### Directions for this task
Please print the passage of the parasite booklet article from "New Booklet to" to "cattle in Scotland.", copying it word for word.

### Exercise passage
###

New Booklet to Help Farmers Fight Parasites

UK - A new booklet has been published in a QMS project in collaboration with Moredun Research Institute to help livestock farmers minimise the impact of parasites on their businesses.
calendar icon 26 August 2009
clock icon 2 minute read

The free booklet, Understanding The Life Cycle of Ruminant Parasites, has been launched to give farmers a guide to identifying, tackling and controlling the major parasites that affect sheep and cattle in Scotland.

View the online document (PDF file, 2MB)

Grazing ruminants are affected by a range of internal and external parasites. The diseases they cause cost the UK livestock industry many millions of pounds each year due to losses in productivity and the costs associated with control. They also represent a significant animal welfare concern.

QMS Chairman, Donald Biggar, said: “Quality Meat Scotland has a remit to help improve the efficiency of the red meat sector as well as ensuring that animal welfare is addressed. The concept behind the development of this booklet was to produce an easy to understand practical guide to the clinical signs of specific parasitic diseases with guidance as to how to deal with the problem.

“These diseases affect the wellbeing of the animal, the quality of the meat produced for the food chain as well as the economic efficiency and financial return to the individual businesses.”

The booklet has been produced by parasitologists from Moredun Research Institute in Edinburgh. Principal parasitologist at Moredun, Dr Frank Jackson, commented: “We are delighted to work with QMS on this project and produce a booklet highlighting the problem of the major internal parasites affecting livestock in Scotland. Parasitic gut worms, liver fluke, lung worm and sheep scab are all serious threats to animal health and welfare and we hope that this booklet will help farmers boost the health, productivity and profitability of their livestock.”

He added, “There is a significant section on anthelmintic resistance in this booklet with practical recommendations for effective worm control to help farmers minimise the development of this problem on their farms.”

The booklet is colour coded so it is easy to quickly identify the areas of greatest interest to you and it should be used in-conjunction with advice from your own veterinary practice and animal health advisor.

Donald said: “As the Scottish livestock industry becomes increasingly aware of the wider implications of anthelmintic resistance we need to be able to minimise the impact that gut worms can have on livestock production.

“Target timing of worming enabled one of the QMS monitor farms – a hill farm in Bute - to reduce the volume of wormer used both decreasing handling time and reducing the farm’s annual cost of worming treatment by £56.23.”

###

### Dataset records
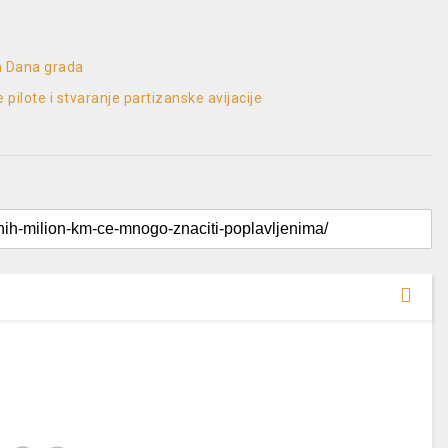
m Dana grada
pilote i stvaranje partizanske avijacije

###

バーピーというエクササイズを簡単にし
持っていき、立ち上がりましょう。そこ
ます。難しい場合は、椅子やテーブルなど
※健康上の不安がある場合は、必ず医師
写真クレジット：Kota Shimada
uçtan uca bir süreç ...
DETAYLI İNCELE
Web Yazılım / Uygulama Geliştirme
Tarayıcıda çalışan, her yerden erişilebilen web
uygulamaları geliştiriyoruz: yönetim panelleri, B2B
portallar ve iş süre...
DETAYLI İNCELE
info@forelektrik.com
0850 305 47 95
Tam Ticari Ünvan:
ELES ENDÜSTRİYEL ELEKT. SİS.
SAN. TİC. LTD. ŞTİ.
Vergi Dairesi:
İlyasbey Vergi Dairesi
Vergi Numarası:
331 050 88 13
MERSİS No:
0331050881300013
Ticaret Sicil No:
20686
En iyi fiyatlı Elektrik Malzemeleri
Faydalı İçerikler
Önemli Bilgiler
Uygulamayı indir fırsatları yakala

###

### Result
New Booklet to Help Farmers Fight Parasites

UK - A new booklet has been published in a QMS project in collaboration with Moredun Research Institute to help livestock farmers minimise the impact of parasites on their businesses.
calendar icon 26 August 2009
clock icon 2 minute read

The free booklet, Understanding The Life Cycle of Ruminant Parasites, has been launched to give farmers a guide to identifying, tackling and controlling the major parasites that affect sheep and cattle in Scotland.